* [Input data]
★ ★ ★ ★ ★ ★ ★

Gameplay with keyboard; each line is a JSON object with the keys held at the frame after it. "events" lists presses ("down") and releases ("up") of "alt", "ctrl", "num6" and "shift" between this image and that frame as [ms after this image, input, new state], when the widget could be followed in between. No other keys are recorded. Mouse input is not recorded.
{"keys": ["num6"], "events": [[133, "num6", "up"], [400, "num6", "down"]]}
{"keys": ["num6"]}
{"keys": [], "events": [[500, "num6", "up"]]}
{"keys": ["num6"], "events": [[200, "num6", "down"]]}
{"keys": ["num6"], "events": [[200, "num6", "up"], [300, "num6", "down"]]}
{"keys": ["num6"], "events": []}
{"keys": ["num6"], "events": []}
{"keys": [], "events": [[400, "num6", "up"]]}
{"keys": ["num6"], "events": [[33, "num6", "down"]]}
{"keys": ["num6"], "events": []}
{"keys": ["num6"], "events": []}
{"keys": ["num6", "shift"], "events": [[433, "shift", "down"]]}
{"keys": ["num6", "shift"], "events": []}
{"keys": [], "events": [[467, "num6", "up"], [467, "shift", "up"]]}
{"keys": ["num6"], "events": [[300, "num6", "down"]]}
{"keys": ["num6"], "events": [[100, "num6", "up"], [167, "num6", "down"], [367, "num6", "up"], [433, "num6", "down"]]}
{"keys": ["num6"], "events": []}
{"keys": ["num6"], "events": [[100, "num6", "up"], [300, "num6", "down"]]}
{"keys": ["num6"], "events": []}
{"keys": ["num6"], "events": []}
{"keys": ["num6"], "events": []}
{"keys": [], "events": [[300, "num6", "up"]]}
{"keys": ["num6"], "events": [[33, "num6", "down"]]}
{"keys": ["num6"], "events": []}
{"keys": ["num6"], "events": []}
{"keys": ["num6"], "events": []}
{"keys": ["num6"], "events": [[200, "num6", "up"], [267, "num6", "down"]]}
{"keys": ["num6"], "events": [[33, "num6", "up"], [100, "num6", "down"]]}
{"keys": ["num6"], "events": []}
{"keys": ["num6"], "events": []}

★ ★ ★ ★ ★ ★ ★

* [What is required] In the records above, how many lines hold "shift"? Only the number is wanted.

* [Output of the exercise] 4